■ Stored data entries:
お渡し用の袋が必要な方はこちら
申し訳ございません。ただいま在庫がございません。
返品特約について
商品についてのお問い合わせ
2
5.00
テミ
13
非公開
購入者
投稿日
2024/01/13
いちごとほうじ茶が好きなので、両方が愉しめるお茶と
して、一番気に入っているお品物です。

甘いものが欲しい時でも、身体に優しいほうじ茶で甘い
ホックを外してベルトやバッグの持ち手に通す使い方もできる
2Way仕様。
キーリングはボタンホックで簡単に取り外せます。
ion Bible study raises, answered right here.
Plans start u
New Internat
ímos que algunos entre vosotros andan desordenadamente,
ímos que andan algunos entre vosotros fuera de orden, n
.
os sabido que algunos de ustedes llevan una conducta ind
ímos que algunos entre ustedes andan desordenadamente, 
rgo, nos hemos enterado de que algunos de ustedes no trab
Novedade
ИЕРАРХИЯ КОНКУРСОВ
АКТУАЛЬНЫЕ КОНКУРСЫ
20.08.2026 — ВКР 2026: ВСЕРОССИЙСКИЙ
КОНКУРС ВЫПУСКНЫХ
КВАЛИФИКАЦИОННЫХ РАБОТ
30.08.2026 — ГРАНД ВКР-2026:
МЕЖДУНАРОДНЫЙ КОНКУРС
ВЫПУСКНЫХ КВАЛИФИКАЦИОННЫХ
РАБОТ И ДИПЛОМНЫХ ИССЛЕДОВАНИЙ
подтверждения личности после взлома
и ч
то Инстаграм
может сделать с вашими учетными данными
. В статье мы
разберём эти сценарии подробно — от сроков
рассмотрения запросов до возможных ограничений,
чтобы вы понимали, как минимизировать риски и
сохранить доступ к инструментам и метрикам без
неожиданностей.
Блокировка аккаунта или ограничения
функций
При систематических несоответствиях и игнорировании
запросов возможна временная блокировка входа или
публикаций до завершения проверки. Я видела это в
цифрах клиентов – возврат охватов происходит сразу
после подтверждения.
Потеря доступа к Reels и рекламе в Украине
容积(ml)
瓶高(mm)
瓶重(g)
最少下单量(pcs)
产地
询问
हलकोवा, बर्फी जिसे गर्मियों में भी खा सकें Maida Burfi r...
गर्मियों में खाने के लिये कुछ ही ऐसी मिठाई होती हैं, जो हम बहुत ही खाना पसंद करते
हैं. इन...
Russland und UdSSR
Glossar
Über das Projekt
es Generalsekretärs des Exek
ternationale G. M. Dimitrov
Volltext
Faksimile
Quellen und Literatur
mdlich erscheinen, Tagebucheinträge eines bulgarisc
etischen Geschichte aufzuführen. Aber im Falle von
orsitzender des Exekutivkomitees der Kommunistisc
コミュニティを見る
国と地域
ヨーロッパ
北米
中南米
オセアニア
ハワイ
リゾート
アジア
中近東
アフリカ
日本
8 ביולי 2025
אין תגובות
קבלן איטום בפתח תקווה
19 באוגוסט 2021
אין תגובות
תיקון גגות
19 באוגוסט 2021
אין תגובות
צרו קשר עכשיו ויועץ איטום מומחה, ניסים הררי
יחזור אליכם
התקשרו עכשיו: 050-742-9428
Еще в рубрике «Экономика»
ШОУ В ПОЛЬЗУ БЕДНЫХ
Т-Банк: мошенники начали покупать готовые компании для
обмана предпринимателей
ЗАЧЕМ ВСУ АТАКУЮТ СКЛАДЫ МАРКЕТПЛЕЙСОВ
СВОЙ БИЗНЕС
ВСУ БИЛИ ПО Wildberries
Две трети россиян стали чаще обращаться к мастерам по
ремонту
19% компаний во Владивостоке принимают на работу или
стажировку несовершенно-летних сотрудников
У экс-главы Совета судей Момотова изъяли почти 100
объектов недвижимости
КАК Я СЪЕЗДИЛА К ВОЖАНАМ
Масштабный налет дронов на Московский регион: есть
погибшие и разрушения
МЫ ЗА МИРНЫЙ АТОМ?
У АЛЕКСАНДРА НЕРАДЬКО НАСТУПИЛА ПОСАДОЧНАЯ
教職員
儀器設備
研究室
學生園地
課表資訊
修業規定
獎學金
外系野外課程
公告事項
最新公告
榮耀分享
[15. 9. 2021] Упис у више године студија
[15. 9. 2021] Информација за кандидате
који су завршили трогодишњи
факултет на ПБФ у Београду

■ Work task:
Generate a verbatim printout of all the entries.

■ Solution to the exercise:
お渡し用の袋が必要な方はこちら
申し訳ございません。ただいま在庫がございません。
返品特約について
商品についてのお問い合わせ
2
5.00
テミ
13
非公開
購入者
投稿日
2024/01/13
いちごとほうじ茶が好きなので、両方が愉しめるお茶と
して、一番気に入っているお品物です。

甘いものが欲しい時でも、身体に優しいほうじ茶で甘い
ホックを外してベルトやバッグの持ち手に通す使い方もできる
2Way仕様。
キーリングはボタンホックで簡単に取り外せます。
ion Bible study raises, answered right here.
Plans start u
New Internat
ímos que algunos entre vosotros andan desordenadamente,
ímos que andan algunos entre vosotros fuera de orden, n
.
os sabido que algunos de ustedes llevan una conducta ind
ímos que algunos entre ustedes andan desordenadamente, 
rgo, nos hemos enterado de que algunos de ustedes no trab
Novedade
ИЕРАРХИЯ КОНКУРСОВ
АКТУАЛЬНЫЕ КОНКУРСЫ
20.08.2026 — ВКР 2026: ВСЕРОССИЙСКИЙ
КОНКУРС ВЫПУСКНЫХ
КВАЛИФИКАЦИОННЫХ РАБОТ
30.08.2026 — ГРАНД ВКР-2026:
МЕЖДУНАРОДНЫЙ КОНКУРС
ВЫПУСКНЫХ КВАЛИФИКАЦИОННЫХ
РАБОТ И ДИПЛОМНЫХ ИССЛЕДОВАНИЙ
подтверждения личности после взлома
и ч
то Инстаграм
может сделать с вашими учетными данными
. В статье мы
разберём эти сценарии подробно — от сроков
рассмотрения запросов до возможных ограничений,
чтобы вы понимали, как минимизировать риски и
сохранить доступ к инструментам и метрикам без
неожиданностей.
Блокировка аккаунта или ограничения
функций
При систематических несоответствиях и игнорировании
запросов возможна временная блокировка входа или
публикаций до завершения проверки. Я видела это в
цифрах клиентов – возврат охватов происходит сразу
после подтверждения.
Потеря доступа к Reels и рекламе в Украине
容积(ml)
瓶高(mm)
瓶重(g)
最少下单量(pcs)
产地
询问
हलकोवा, बर्फी जिसे गर्मियों में भी खा सकें Maida Burfi r...
गर्मियों में खाने के लिये कुछ ही ऐसी मिठाई होती हैं, जो हम बहुत ही खाना पसंद करते
हैं. इन...
Russland und UdSSR
Glossar
Über das Projekt
es Generalsekretärs des Exek
ternationale G. M. Dimitrov
Volltext
Faksimile
Quellen und Literatur
mdlich erscheinen, Tagebucheinträge eines bulgarisc
etischen Geschichte aufzuführen. Aber im Falle von
orsitzender des Exekutivkomitees der Kommunistisc
コミュニティを見る
国と地域
ヨーロッパ
北米
中南米
オセアニア
ハワイ
リゾート
アジア
中近東
アフリカ
日本
8 ביולי 2025
אין תגובות
קבלן איטום בפתח תקווה
19 באוגוסט 2021
אין תגובות
תיקון גגות
19 באוגוסט 2021
אין תגובות
צרו קשר עכשיו ויועץ איטום מומחה, ניסים הררי
יחזור אליכם
התקשרו עכשיו: 050-742-9428
Еще в рубрике «Экономика»
ШОУ В ПОЛЬЗУ БЕДНЫХ
Т-Банк: мошенники начали покупать готовые компании для
обмана предпринимателей
ЗАЧЕМ ВСУ АТАКУЮТ СКЛАДЫ МАРКЕТПЛЕЙСОВ
СВОЙ БИЗНЕС
ВСУ БИЛИ ПО Wildberries
Две трети россиян стали чаще обращаться к мастерам по
ремонту
19% компаний во Владивостоке принимают на работу или
стажировку несовершенно-летних сотрудников
У экс-главы Совета судей Момотова изъяли почти 100
объектов недвижимости
КАК Я СЪЕЗДИЛА К ВОЖАНАМ
Масштабный налет дронов на Московский регион: есть
погибшие и разрушения
МЫ ЗА МИРНЫЙ АТОМ?
У АЛЕКСАНДРА НЕРАДЬКО НАСТУПИЛА ПОСАДОЧНАЯ
教職員
儀器設備
研究室
學生園地
課表資訊
修業規定
獎學金
外系野外課程
公告事項
最新公告
榮耀分享
[15. 9. 2021] Упис у више године студија
[15. 9. 2021] Информација за кандидате
који су завршили трогодишњи
факултет на ПБФ у Београду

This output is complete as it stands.